* WORK TO BE COMPLETED:
An exact reprint of the data below is required, line for line.

* PROVIDED INFORMATION:
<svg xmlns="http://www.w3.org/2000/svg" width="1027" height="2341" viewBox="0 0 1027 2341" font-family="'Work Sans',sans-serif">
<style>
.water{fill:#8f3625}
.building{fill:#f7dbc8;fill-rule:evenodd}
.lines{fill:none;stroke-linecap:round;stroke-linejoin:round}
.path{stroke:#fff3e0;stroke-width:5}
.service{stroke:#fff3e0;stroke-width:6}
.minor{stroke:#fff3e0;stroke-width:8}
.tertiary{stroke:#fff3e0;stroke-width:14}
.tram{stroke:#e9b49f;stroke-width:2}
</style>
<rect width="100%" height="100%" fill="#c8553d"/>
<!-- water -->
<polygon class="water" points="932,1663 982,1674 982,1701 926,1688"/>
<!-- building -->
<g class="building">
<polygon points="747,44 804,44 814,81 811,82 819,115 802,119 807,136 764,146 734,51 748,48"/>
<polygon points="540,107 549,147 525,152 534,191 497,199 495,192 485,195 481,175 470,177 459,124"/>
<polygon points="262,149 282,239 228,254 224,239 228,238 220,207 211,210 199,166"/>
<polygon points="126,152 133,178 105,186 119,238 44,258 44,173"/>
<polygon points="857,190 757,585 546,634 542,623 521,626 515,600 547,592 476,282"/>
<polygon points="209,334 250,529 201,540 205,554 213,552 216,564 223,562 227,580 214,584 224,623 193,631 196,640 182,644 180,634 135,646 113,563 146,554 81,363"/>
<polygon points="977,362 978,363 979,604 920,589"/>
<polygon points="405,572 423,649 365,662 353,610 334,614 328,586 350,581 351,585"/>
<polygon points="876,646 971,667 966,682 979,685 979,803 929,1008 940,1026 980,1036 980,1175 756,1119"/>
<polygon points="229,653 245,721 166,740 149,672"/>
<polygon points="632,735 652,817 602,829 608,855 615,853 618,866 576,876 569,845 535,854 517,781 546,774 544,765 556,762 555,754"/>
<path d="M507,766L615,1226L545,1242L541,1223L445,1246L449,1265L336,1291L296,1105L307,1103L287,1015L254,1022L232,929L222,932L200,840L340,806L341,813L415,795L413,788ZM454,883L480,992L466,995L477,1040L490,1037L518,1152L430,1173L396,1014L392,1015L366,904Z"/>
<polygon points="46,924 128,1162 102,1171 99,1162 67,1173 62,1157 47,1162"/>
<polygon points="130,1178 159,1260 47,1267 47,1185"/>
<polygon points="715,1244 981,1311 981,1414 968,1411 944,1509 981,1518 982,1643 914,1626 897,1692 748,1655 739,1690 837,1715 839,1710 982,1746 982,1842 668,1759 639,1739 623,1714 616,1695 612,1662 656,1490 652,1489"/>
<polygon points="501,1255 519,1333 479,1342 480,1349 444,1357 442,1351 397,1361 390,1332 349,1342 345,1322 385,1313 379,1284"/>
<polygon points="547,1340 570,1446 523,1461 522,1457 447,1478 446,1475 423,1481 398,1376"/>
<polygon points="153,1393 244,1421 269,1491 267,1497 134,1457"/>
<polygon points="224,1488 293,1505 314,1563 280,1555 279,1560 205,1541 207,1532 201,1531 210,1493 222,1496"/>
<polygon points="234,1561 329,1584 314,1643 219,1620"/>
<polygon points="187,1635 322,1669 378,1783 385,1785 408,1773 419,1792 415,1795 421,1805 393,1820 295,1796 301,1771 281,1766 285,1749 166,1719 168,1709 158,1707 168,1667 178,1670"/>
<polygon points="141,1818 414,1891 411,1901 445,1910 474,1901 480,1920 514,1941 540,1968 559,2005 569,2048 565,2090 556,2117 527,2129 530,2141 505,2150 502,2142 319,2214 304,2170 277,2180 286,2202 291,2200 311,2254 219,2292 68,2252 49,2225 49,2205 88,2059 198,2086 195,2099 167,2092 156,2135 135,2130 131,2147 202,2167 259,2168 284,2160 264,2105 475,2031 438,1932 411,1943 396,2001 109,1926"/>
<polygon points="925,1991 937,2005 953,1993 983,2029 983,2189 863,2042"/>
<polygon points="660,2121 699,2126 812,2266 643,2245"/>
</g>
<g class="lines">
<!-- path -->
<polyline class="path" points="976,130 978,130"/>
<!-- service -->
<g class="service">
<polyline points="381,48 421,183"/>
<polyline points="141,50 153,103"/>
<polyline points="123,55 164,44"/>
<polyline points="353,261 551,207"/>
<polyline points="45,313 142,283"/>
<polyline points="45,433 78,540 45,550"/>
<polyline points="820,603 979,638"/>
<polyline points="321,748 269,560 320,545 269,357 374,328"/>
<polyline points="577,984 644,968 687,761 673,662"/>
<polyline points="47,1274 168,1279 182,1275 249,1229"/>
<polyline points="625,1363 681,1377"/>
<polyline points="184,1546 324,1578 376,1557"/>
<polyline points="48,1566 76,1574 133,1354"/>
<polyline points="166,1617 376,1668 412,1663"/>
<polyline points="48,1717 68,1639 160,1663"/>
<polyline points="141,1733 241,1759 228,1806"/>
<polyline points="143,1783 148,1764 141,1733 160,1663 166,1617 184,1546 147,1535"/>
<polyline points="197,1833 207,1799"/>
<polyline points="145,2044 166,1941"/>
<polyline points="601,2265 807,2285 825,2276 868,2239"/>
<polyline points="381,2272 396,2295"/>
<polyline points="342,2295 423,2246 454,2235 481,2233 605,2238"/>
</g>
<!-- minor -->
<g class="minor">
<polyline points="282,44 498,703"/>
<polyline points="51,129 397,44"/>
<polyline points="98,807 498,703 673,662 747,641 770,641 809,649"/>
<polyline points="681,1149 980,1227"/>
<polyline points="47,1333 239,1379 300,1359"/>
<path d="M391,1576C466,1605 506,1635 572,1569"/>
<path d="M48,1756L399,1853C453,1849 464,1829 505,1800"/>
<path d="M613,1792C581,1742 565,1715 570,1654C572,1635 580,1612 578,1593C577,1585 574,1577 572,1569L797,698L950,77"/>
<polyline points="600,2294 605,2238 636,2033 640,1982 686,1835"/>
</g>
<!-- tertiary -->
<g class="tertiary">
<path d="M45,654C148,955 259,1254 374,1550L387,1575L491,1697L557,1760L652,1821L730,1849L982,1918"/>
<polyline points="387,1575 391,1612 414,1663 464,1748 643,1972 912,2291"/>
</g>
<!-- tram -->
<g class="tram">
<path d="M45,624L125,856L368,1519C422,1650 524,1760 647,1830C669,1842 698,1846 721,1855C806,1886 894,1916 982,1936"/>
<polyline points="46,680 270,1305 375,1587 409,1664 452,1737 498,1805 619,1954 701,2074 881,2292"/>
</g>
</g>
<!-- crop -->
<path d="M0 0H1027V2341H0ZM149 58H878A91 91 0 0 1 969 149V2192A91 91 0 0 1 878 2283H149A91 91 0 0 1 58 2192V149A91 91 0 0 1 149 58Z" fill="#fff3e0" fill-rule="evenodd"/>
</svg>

* SOLVED PROBLEM:
<svg xmlns="http://www.w3.org/2000/svg" width="1027" height="2341" viewBox="0 0 1027 2341" font-family="'Work Sans',sans-serif">
<style>
.water{fill:#8f3625}
.building{fill:#f7dbc8;fill-rule:evenodd}
.lines{fill:none;stroke-linecap:round;stroke-linejoin:round}
.path{stroke:#fff3e0;stroke-width:5}
.service{stroke:#fff3e0;stroke-width:6}
.minor{stroke:#fff3e0;stroke-width:8}
.tertiary{stroke:#fff3e0;stroke-width:14}
.tram{stroke:#e9b49f;stroke-width:2}
</style>
<rect width="100%" height="100%" fill="#c8553d"/>
<!-- water -->
<polygon class="water" points="932,1663 982,1674 982,1701 926,1688"/>
<!-- building -->
<g class="building">
<polygon points="747,44 804,44 814,81 811,82 819,115 802,119 807,136 764,146 734,51 748,48"/>
<polygon points="540,107 549,147 525,152 534,191 497,199 495,192 485,195 481,175 470,177 459,124"/>
<polygon points="262,149 282,239 228,254 224,239 228,238 220,207 211,210 199,166"/>
<polygon points="126,152 133,178 105,186 119,238 44,258 44,173"/>
<polygon points="857,190 757,585 546,634 542,623 521,626 515,600 547,592 476,282"/>
<polygon points="209,334 250,529 201,540 205,554 213,552 216,564 223,562 227,580 214,584 224,623 193,631 196,640 182,644 180,634 135,646 113,563 146,554 81,363"/>
<polygon points="977,362 978,363 979,604 920,589"/>
<polygon points="405,572 423,649 365,662 353,610 334,614 328,586 350,581 351,585"/>
<polygon points="876,646 971,667 966,682 979,685 979,803 929,1008 940,1026 980,1036 980,1175 756,1119"/>
<polygon points="229,653 245,721 166,740 149,672"/>
<polygon points="632,735 652,817 602,829 608,855 615,853 618,866 576,876 569,845 535,854 517,781 546,774 544,765 556,762 555,754"/>
<path d="M507,766L615,1226L545,1242L541,1223L445,1246L449,1265L336,1291L296,1105L307,1103L287,1015L254,1022L232,929L222,932L200,840L340,806L341,813L415,795L413,788ZM454,883L480,992L466,995L477,1040L490,1037L518,1152L430,1173L396,1014L392,1015L366,904Z"/>
<polygon points="46,924 128,1162 102,1171 99,1162 67,1173 62,1157 47,1162"/>
<polygon points="130,1178 159,1260 47,1267 47,1185"/>
<polygon points="715,1244 981,1311 981,1414 968,1411 944,1509 981,1518 982,1643 914,1626 897,1692 748,1655 739,1690 837,1715 839,1710 982,1746 982,1842 668,1759 639,1739 623,1714 616,1695 612,1662 656,1490 652,1489"/>
<polygon points="501,1255 519,1333 479,1342 480,1349 444,1357 442,1351 397,1361 390,1332 349,1342 345,1322 385,1313 379,1284"/>
<polygon points="547,1340 570,1446 523,1461 522,1457 447,1478 446,1475 423,1481 398,1376"/>
<polygon points="153,1393 244,1421 269,1491 267,1497 134,1457"/>
<polygon points="224,1488 293,1505 314,1563 280,1555 279,1560 205,1541 207,1532 201,1531 210,1493 222,1496"/>
<polygon points="234,1561 329,1584 314,1643 219,1620"/>
<polygon points="187,1635 322,1669 378,1783 385,1785 408,1773 419,1792 415,1795 421,1805 393,1820 295,1796 301,1771 281,1766 285,1749 166,1719 168,1709 158,1707 168,1667 178,1670"/>
<polygon points="141,1818 414,1891 411,1901 445,1910 474,1901 480,1920 514,1941 540,1968 559,2005 569,2048 565,2090 556,2117 527,2129 530,2141 505,2150 502,2142 319,2214 304,2170 277,2180 286,2202 291,2200 311,2254 219,2292 68,2252 49,2225 49,2205 88,2059 198,2086 195,2099 167,2092 156,2135 135,2130 131,2147 202,2167 259,2168 284,2160 264,2105 475,2031 438,1932 411,1943 396,2001 109,1926"/>
<polygon points="925,1991 937,2005 953,1993 983,2029 983,2189 863,2042"/>
<polygon points="660,2121 699,2126 812,2266 643,2245"/>
</g>
<g class="lines">
<!-- path -->
<polyline class="path" points="976,130 978,130"/>
<!-- service -->
<g class="service">
<polyline points="381,48 421,183"/>
<polyline points="141,50 153,103"/>
<polyline points="123,55 164,44"/>
<polyline points="353,261 551,207"/>
<polyline points="45,313 142,283"/>
<polyline points="45,433 78,540 45,550"/>
<polyline points="820,603 979,638"/>
<polyline points="321,748 269,560 320,545 269,357 374,328"/>
<polyline points="577,984 644,968 687,761 673,662"/>
<polyline points="47,1274 168,1279 182,1275 249,1229"/>
<polyline points="625,1363 681,1377"/>
<polyline points="184,1546 324,1578 376,1557"/>
<polyline points="48,1566 76,1574 133,1354"/>
<polyline points="166,1617 376,1668 412,1663"/>
<polyline points="48,1717 68,1639 160,1663"/>
<polyline points="141,1733 241,1759 228,1806"/>
<polyline points="143,1783 148,1764 141,1733 160,1663 166,1617 184,1546 147,1535"/>
<polyline points="197,1833 207,1799"/>
<polyline points="145,2044 166,1941"/>
<polyline points="601,2265 807,2285 825,2276 868,2239"/>
<polyline points="381,2272 396,2295"/>
<polyline points="342,2295 423,2246 454,2235 481,2233 605,2238"/>
</g>
<!-- minor -->
<g class="minor">
<polyline points="282,44 498,703"/>
<polyline points="51,129 397,44"/>
<polyline points="98,807 498,703 673,662 747,641 770,641 809,649"/>
<polyline points="681,1149 980,1227"/>
<polyline points="47,1333 239,1379 300,1359"/>
<path d="M391,1576C466,1605 506,1635 572,1569"/>
<path d="M48,1756L399,1853C453,1849 464,1829 505,1800"/>
<path d="M613,1792C581,1742 565,1715 570,1654C572,1635 580,1612 578,1593C577,1585 574,1577 572,1569L797,698L950,77"/>
<polyline points="600,2294 605,2238 636,2033 640,1982 686,1835"/>
</g>
<!-- tertiary -->
<g class="tertiary">
<path d="M45,654C148,955 259,1254 374,1550L387,1575L491,1697L557,1760L652,1821L730,1849L982,1918"/>
<polyline points="387,1575 391,1612 414,1663 464,1748 643,1972 912,2291"/>
</g>
<!-- tram -->
<g class="tram">
<path d="M45,624L125,856L368,1519C422,1650 524,1760 647,1830C669,1842 698,1846 721,1855C806,1886 894,1916 982,1936"/>
<polyline points="46,680 270,1305 375,1587 409,1664 452,1737 498,1805 619,1954 701,2074 881,2292"/>
</g>
</g>
<!-- crop -->
<path d="M0 0H1027V2341H0ZM149 58H878A91 91 0 0 1 969 149V2192A91 91 0 0 1 878 2283H149A91 91 0 0 1 58 2192V149A91 91 0 0 1 149 58Z" fill="#fff3e0" fill-rule="evenodd"/>
</svg>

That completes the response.